Этот вывод интересен тем, что его автор — литературовед и писатель, который (в теории) не мог не заметить, что арсенал художественных средств Шаламова никак не сводим к «перечислению остаточных свойств». Что палитра Шаламова вызывающе богата. Абрам Терц, написавший «Прогулки с Пушкиным», не опознает ни зачина «Играли в карты у коногона Наумова» [483], ни иных — многочисленных — отсылок к классике. Автор «Снов на православную Пасху» как бы не видит огромного пласта евангельских аллюзий, цитат, освоенных сюжетов.
В предыдущих работах мы рассматривали некоторые особенности шаламовской риторики и восприятия лагерной литературы, которые, на наш взгляд, способствовали возникновению этого странного феномена: устойчивой и даже несколько агрессивной трактовки демонстративно художественных текстов как «документальных».

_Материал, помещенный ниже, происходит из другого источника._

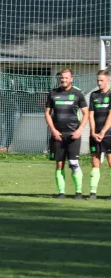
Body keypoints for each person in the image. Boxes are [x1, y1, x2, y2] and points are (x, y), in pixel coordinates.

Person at [44, 68, 88, 199]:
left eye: (66, 78)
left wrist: (79, 130)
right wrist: (53, 130)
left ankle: (78, 192)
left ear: (71, 79)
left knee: (74, 163)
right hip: (58, 135)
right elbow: (47, 113)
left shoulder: (77, 94)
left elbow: (86, 113)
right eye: (61, 78)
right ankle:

Эта модель прочтения возникла одновременно с появлением самих «Колымских рассказов». Как вспоминает Сергей Неклюдов, «проза вызывала больший интерес, но в Шаламове-прозаике ценился умелый очеркист, летописец Колымы; к его рассказам относились скорее как к документу, чем как к произведениям художественной литературы» [484].

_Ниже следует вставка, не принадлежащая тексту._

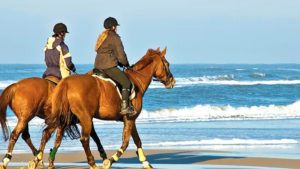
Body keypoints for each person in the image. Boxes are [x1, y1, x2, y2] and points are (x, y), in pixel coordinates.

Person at [94, 17, 136, 116]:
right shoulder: (114, 37)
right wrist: (126, 64)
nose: (116, 28)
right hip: (108, 66)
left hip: (97, 66)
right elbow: (121, 55)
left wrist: (119, 62)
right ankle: (125, 107)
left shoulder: (102, 36)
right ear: (113, 27)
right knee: (126, 82)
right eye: (116, 26)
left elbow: (107, 52)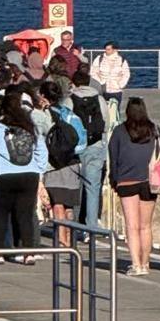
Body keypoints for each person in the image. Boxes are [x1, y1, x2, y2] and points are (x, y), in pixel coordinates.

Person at [0, 92, 49, 263]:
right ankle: (28, 252)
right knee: (25, 215)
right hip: (29, 174)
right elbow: (42, 151)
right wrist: (38, 169)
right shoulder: (29, 127)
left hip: (3, 175)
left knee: (0, 215)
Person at [109, 97, 160, 275]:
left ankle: (136, 264)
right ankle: (146, 263)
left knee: (132, 226)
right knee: (146, 225)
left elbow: (113, 157)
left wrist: (113, 180)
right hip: (149, 181)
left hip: (126, 181)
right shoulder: (153, 129)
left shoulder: (119, 131)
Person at [38, 81, 86, 247]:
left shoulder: (45, 115)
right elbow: (82, 141)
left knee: (57, 204)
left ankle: (62, 240)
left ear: (43, 96)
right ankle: (70, 238)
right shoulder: (69, 114)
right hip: (73, 162)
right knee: (69, 206)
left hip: (54, 163)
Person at [68, 70, 110, 230]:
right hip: (96, 145)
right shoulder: (99, 99)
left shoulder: (70, 100)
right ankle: (91, 225)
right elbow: (106, 122)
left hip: (75, 147)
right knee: (93, 186)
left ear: (74, 82)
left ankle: (75, 225)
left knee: (75, 187)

Под «документом» здесь, конечно же, подразумевается фактуальное, невымышленное повествование. Собственно, принадлежность «Колымских рассказов» к литературе факта — и точность самих фактов — очень долго не ставили под сомнение даже идеологические оппоненты Шаламова:
«Этот сборник не может принести читателям пользы, так как натуралистическая правдоподобность факта, которая в нем, несомненно, содержится, не равнозначна истинной, большой жизненной и художественной правде, которую читатель ждет от каждого художественного произведения» [485].